##### MATERIAL PROVIDED

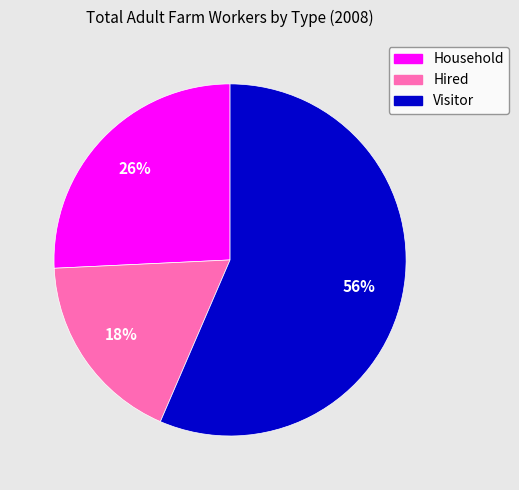

To the nearest percent, what is the average slice percentage?

33%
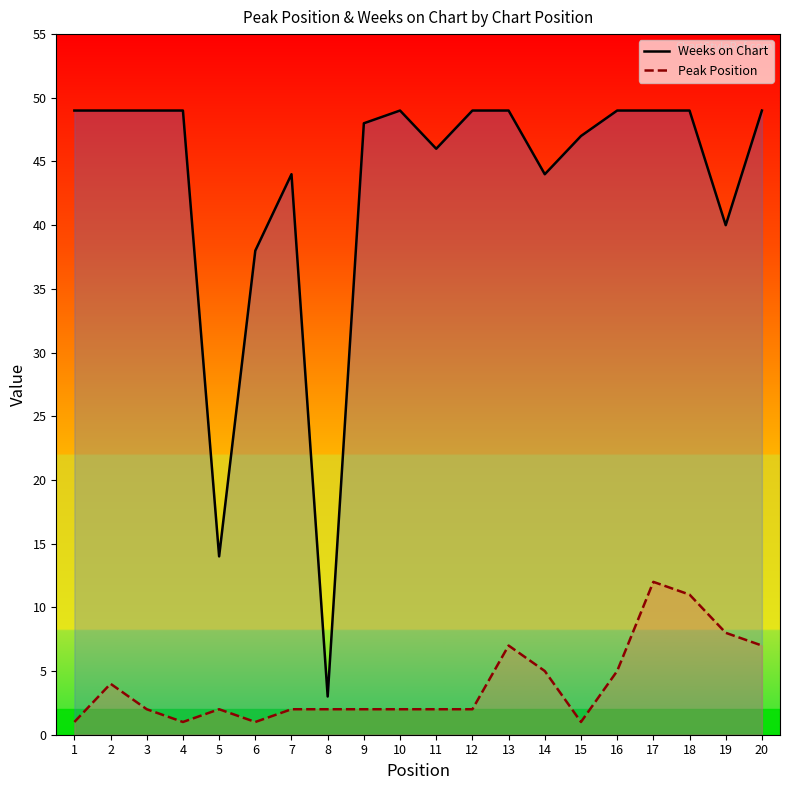

At which label does Weeks on Chart reach its peak?

1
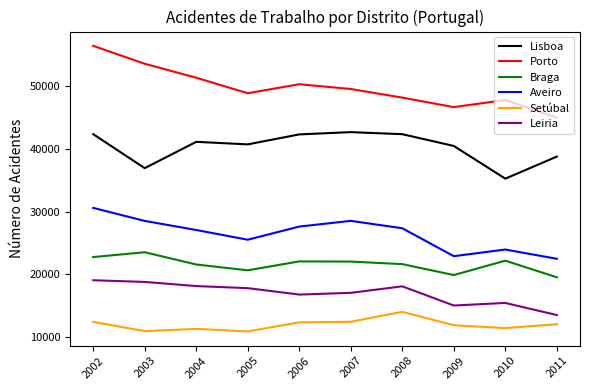

Rank the series by their maximum value, from highest to lowest.

Porto, Lisboa, Aveiro, Braga, Leiria, Setúbal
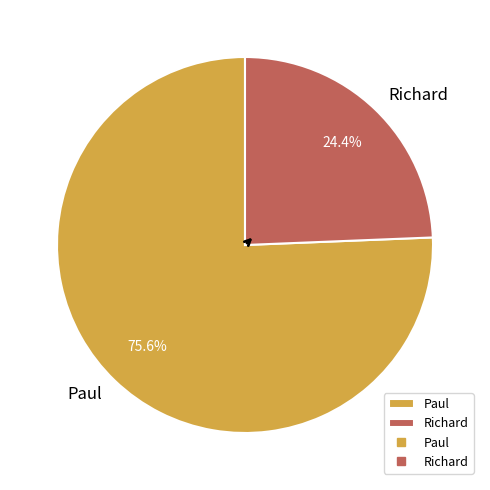

How many slices are in this pie chart?

2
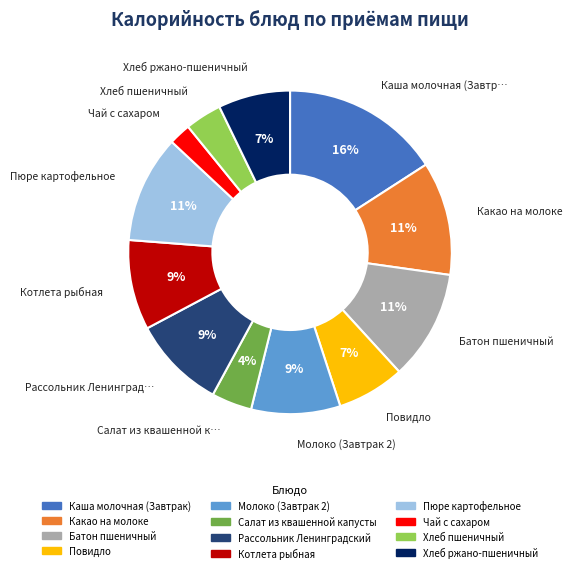

Between Чай с сахаром and Рассольник Ленинградский, which is larger?

Рассольник Ленинградский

##########

#### [INSTRUCTIONS FOR THE TASK]
Copy every row above again, replacing "pie chart" with "circle chart" and keeping everything else unchanged. Leave out the pictures.

#### [EXERCISE OUTPUT]
To the nearest percent, what is the average slice percentage?

33%

At which label does Weeks on Chart reach its peak?

1

Rank the series by their maximum value, from highest to lowest.

Porto, Lisboa, Aveiro, Braga, Leiria, Setúbal

How many slices are in this circle chart?

2

Between Чай с сахаром and Рассольник Ленинградский, which is larger?

Рассольник Ленинградский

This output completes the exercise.